◆ TASK STATEMENT: Can you write out all the records below again with "girl" replaced by "child" and everything else unchanged, leaving the pictures out?

◆ INPUT FOR THIS TASK:
-=-=-=-=-
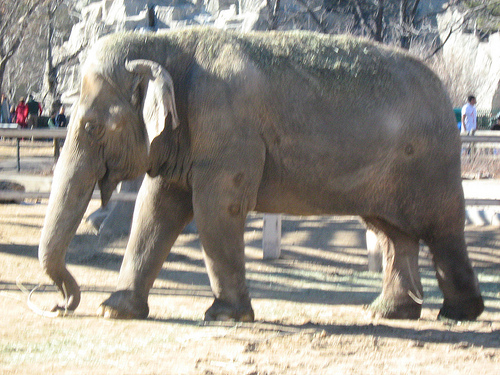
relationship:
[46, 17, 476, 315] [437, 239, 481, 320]
elephant has legs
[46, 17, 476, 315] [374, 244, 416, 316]
elephant has legs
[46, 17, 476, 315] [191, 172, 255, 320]
elephant has legs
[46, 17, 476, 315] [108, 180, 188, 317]
elephant has legs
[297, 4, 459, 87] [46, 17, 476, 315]
tree behind elephant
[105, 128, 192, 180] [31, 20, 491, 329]
skin on elephant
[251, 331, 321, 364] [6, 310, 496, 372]
dirt on ground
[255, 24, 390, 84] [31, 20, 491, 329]
hair on elephant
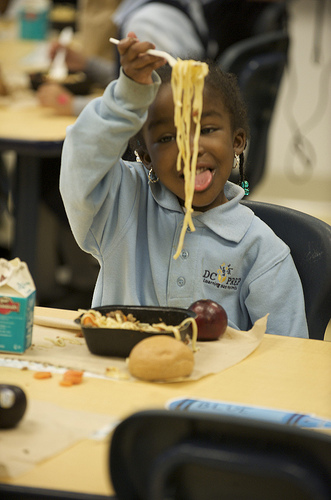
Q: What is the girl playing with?
A: Pasta.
-=-=-=-=-
◆ TASK SOLUTION:
relationship:
[46, 17, 476, 315] [437, 239, 481, 320]
elephant has legs
[46, 17, 476, 315] [374, 244, 416, 316]
elephant has legs
[46, 17, 476, 315] [191, 172, 255, 320]
elephant has legs
[46, 17, 476, 315] [108, 180, 188, 317]
elephant has legs
[297, 4, 459, 87] [46, 17, 476, 315]
tree behind elephant
[105, 128, 192, 180] [31, 20, 491, 329]
skin on elephant
[251, 331, 321, 364] [6, 310, 496, 372]
dirt on ground
[255, 24, 390, 84] [31, 20, 491, 329]
hair on elephant
Q: What is the child playing with?
A: Pasta.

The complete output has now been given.